Передо мной стоял «Доктор Пеппер», а перед ним – «Маунтин дью».
– Наверное, – согласился Дэвис и поднял свою баночку. – Выпьем за странности.
– За странности.
Мы чокнулись и сделали по глотку.
– Роза тебе как мать, – сказала я.
– Конечно. Она меня знает с младенчества и заботится о нас. Но ей за это платят, знаешь? И если бы не платили… в смысле, ей бы пришлось найти другую работу.
– Ну, да.
Полагаю, родители – те, кто любит тебя не за деньги, а просто так.
Дэвис поинтересовался, как у меня дела, и я поведала, что мы с Дейзи чуть не поссорились. Я спросила, как прошел его день в школе.
– Нормально, – ответил он. – У нас там ходят слухи, что я убил не только папочку, но и маму, поэтому… Не знаю. Нельзя принимать это близко к сердцу.
– Такое любой примет близко.
– Переживу, а вот за брата волнуюсь.
– Как он?
– Забрался ко мне в кровать вчера и плакал. Я почувствовал себя так плохо, что одолжил ему Железного человека.
– Мне очень жаль.
– Он просто… Наверное, в какой-то момент понимаешь: тот, кто о тебе заботится, – всего лишь человек. Он не всесилен и не может защитить тебя от страданий. С одной стороны. А Ноа начинает осознавать, что человек, которого он считал героем, оказался в какой-то мере злодеем. И это паршиво. Он верит, что папа вернется и докажет свою невиновность, а я не знаю, как объяснить, что отец на самом деле виноват.
– Тебе о чем-нибудь говорит выражение «рот бегуна»?
– Нет, но полиция тоже спрашивала. Они сказали, это было в папином телефоне.
– Да.
– Отец – личность разносторонняя, однако не бегун, точно.
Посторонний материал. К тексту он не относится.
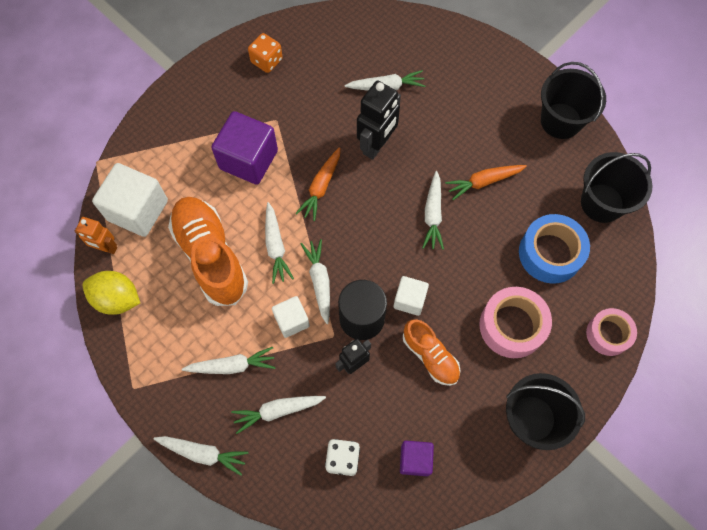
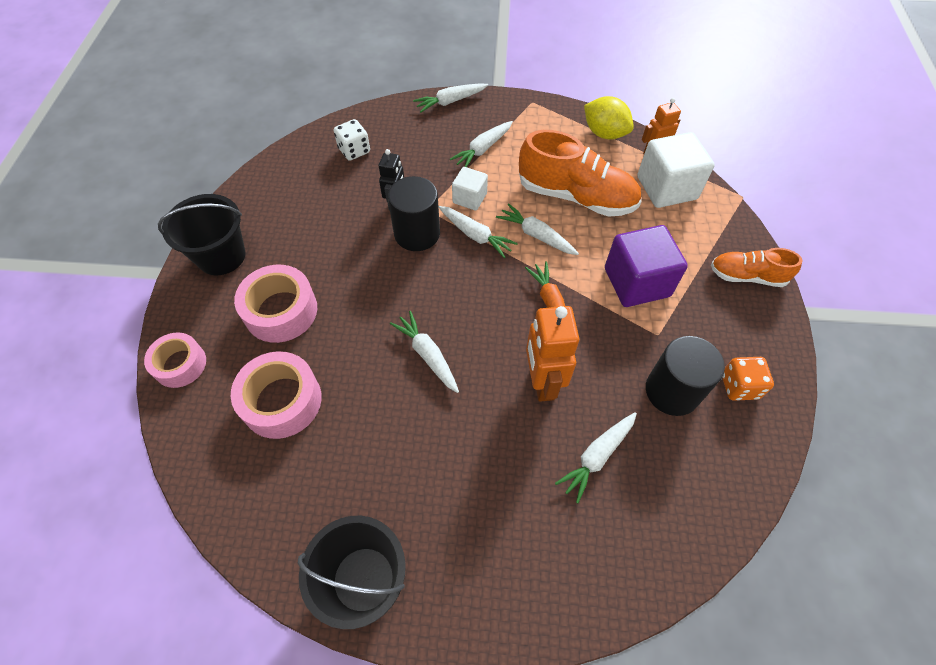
camera: 140 degrees right, 10 degrees down
(117, 299) = (604, 133): yellow lemon -> yellow lemon turned 60 degrees clockwise
(278, 411) = (424, 147): white carrot -> none
(307, 86) = (672, 391): none -> black cylinder
(376, 145) = (542, 382): black robot -> orange robot
(409, 300) = (389, 271): white cube -> none
(415, 459) = (300, 179): purple cube -> none
(430, 356) = (338, 244): orange shoe -> orange shoe (746, 276)
(483, 182) = (402, 426): orange carrot -> none
(550, 253) = (282, 401): blue tape -> pink tape
(602, 203) = (252, 501): black bucket -> none

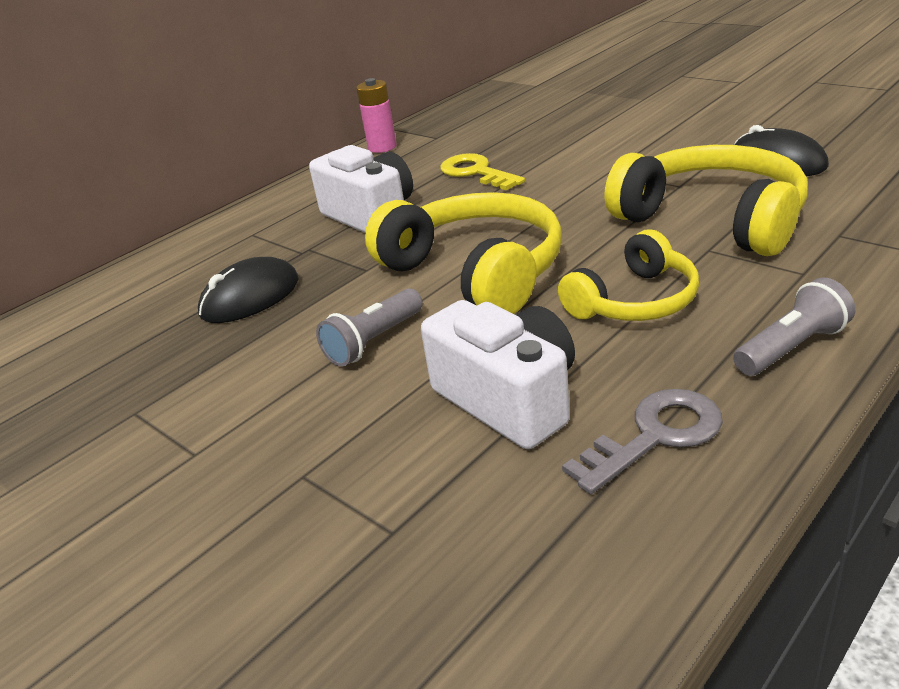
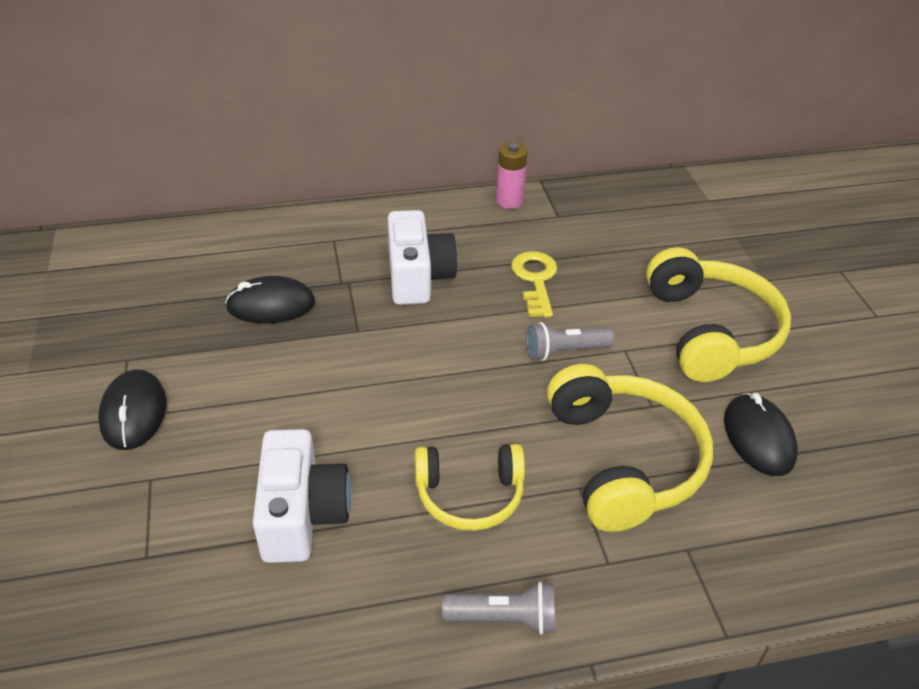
camera: 30 degrees right, 10 degrees up
(205, 442) = (134, 413): none -> black mouse
(373, 341) = (290, 402): grey flashlight -> grey flashlight (564, 351)
(475, 272) = (413, 386): yellow headphones -> yellow headphones (710, 331)
(655, 436) = (339, 612): grey key -> none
Он считает, что спорт – ерунда, потому что Туа откроет секрет вечной жизни.
– Серьезно?
– Да, папа уверен, что Малик найдет в крови туатары что-то такое, что замедляет старение, и тогда он победит смерть.
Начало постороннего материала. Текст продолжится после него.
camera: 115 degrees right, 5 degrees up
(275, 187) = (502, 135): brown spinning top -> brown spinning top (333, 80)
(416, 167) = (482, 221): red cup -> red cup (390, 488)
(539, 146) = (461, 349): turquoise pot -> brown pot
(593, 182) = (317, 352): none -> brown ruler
Дэвис пальцами показал «кавычки».
– Вот почему он завещал все Туа. Надеется войти в историю.
Я спросила, правда ли туатара получит деньги, и Дэвис усмехнулся.
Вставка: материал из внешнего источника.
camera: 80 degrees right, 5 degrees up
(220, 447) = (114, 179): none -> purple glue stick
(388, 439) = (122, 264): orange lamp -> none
– Ей достанется все. И бизнес, и дом, и вся собственность. Нам с братом хватит денег на колледж и все остальное, но богатыми мы не будем.
– Если у вас есть на учебу и жизнь – вы уже богаты.
– Верно. И отец нам ничего не должен. Мне бы только хотелось, чтобы он вел себя по-отцовски. Ну, знаешь, отвозил Ноа в школу по утрам, проверял уроки, не исчезал посреди ночи, чтобы избежать суда. И так далее.
– Мне очень жаль.
– Ты часто так говоришь.
– Я часто так чувствую.
Дэвис посмотрел на меня.
– Аза, ты когда-нибудь влюблялась?
– Нет. А ты?
– Нет.
Он взглянул на мою тарелку.
– Ладно, если никто не собирается есть, пошли на улицу. Может, облака разойдутся хоть ненадолго.
Мы надели пальто и вышли. Ночь была ветреная, и я втянула голову в плечи, но Дэвис смотрел на небо.
Я заметила на поле, рядом с флажком, отмечавшим лунку, два шезлонга из тех, что раньше стояли у бассейна. Флажок похлопывал на ветру, издалека доносился шум машин, но в целом вокруг была тишина – цикады и сверчки с холодами умолкли. Мы легли на кресла рядом друг с другом, и я посмотрела вверх.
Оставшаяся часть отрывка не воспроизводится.